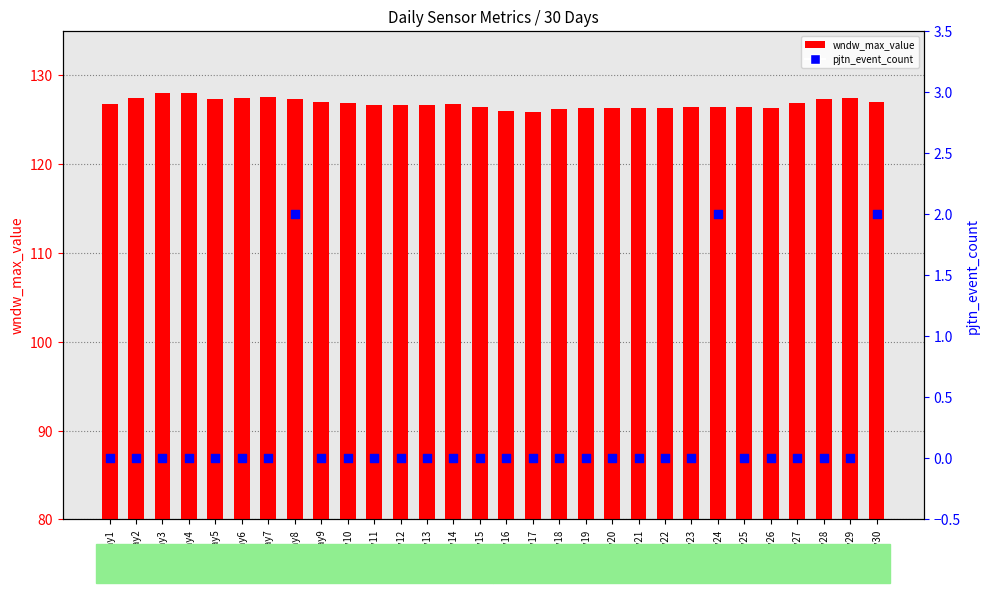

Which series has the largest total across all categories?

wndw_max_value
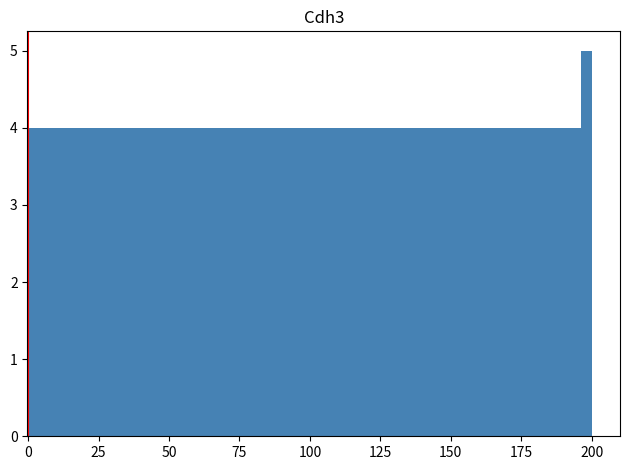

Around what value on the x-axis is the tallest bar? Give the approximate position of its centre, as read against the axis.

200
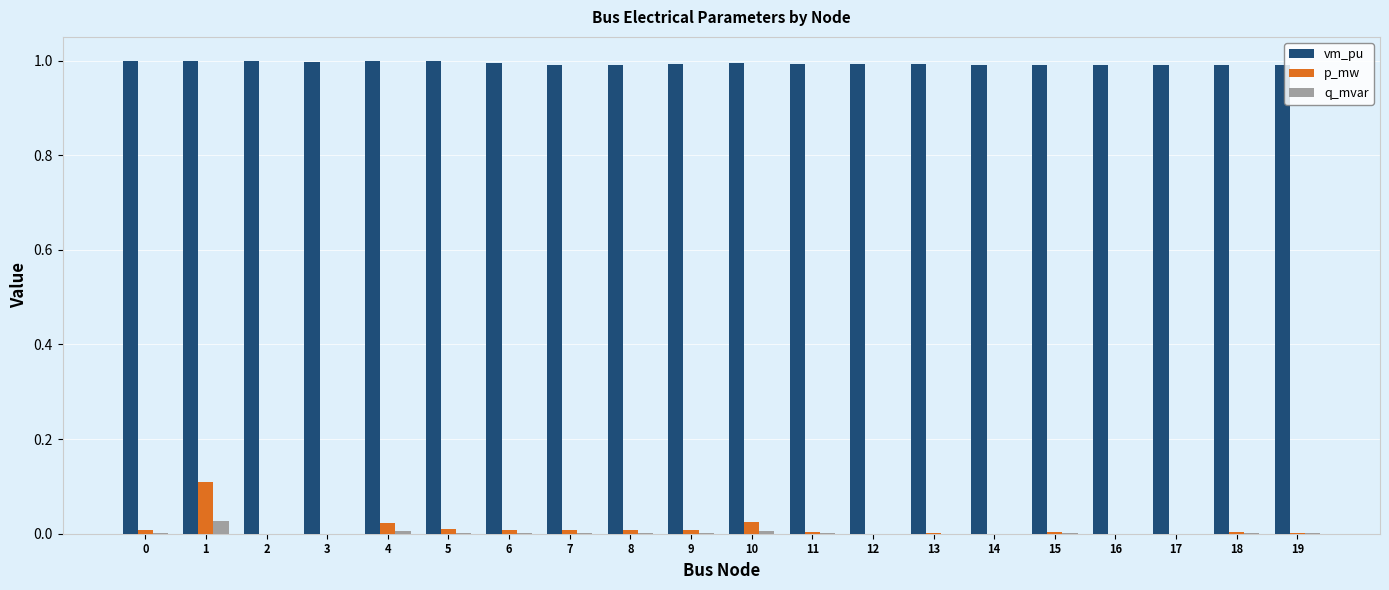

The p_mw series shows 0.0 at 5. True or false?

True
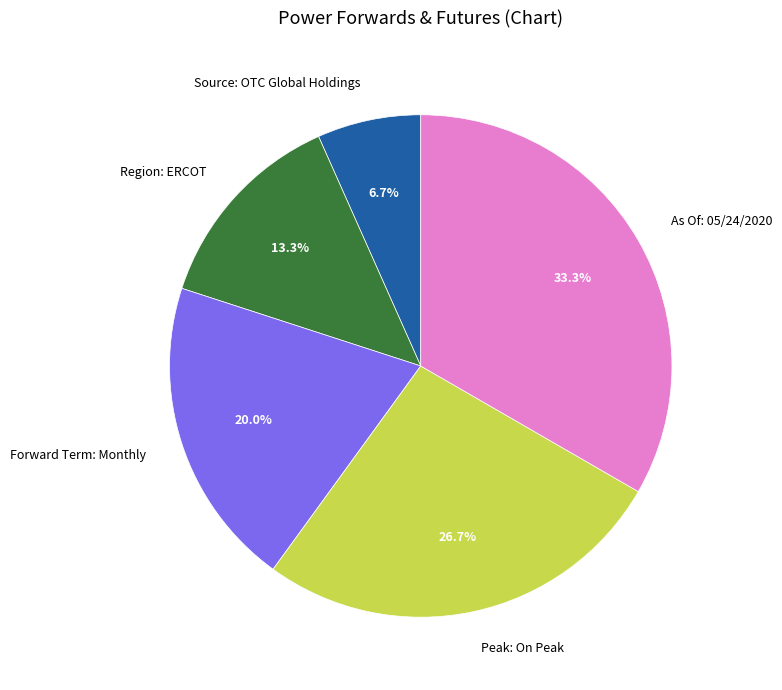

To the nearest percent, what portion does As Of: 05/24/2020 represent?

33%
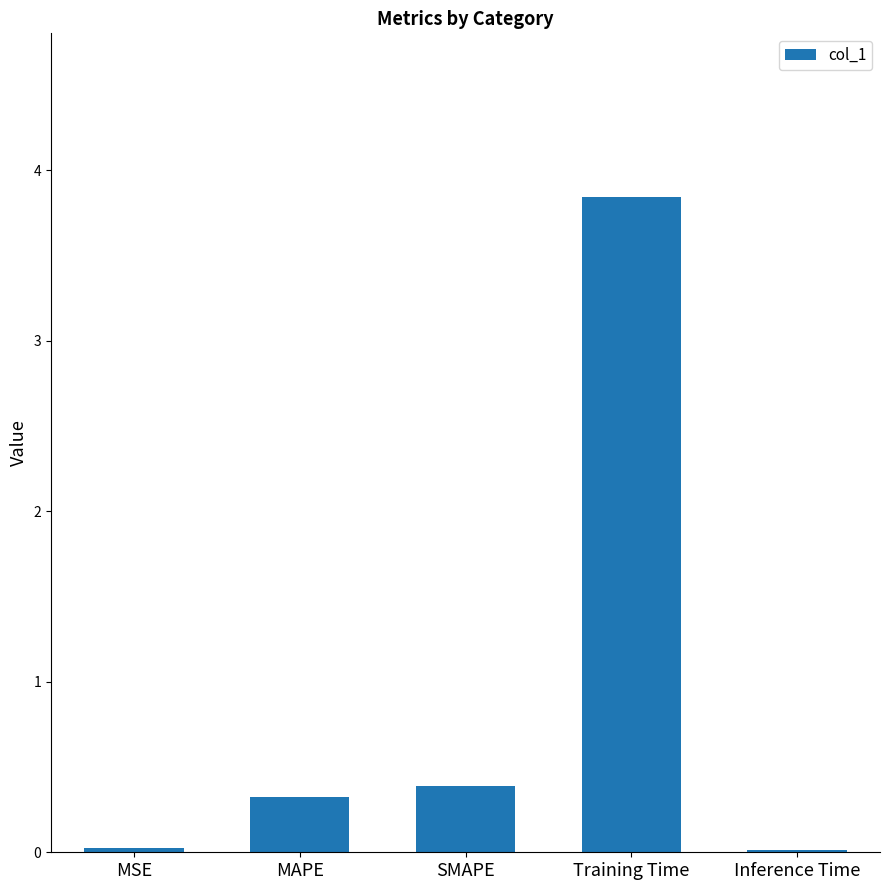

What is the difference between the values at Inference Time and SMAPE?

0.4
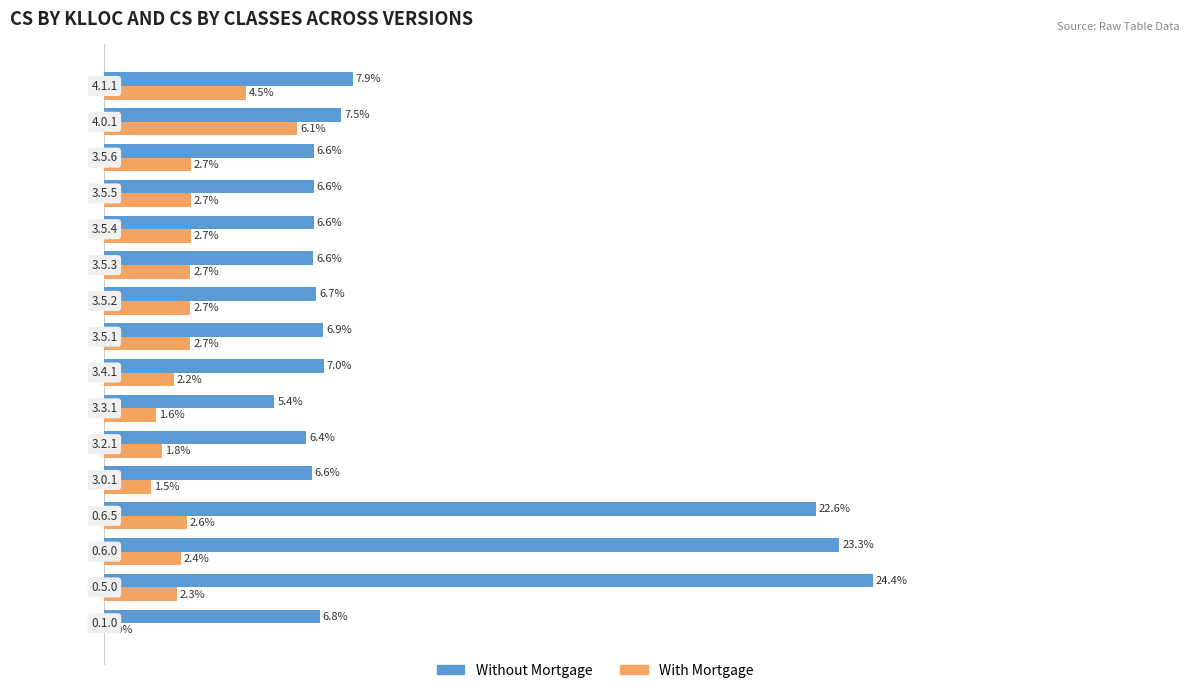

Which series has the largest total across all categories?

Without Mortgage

* _WHAT THE TASK REQUIRES_: Locate each line in the entries above that contains the word "True", and copy those lines.

* _ANSWER SECTION_:
The p_mw series shows 0.0 at 5. True or false?
True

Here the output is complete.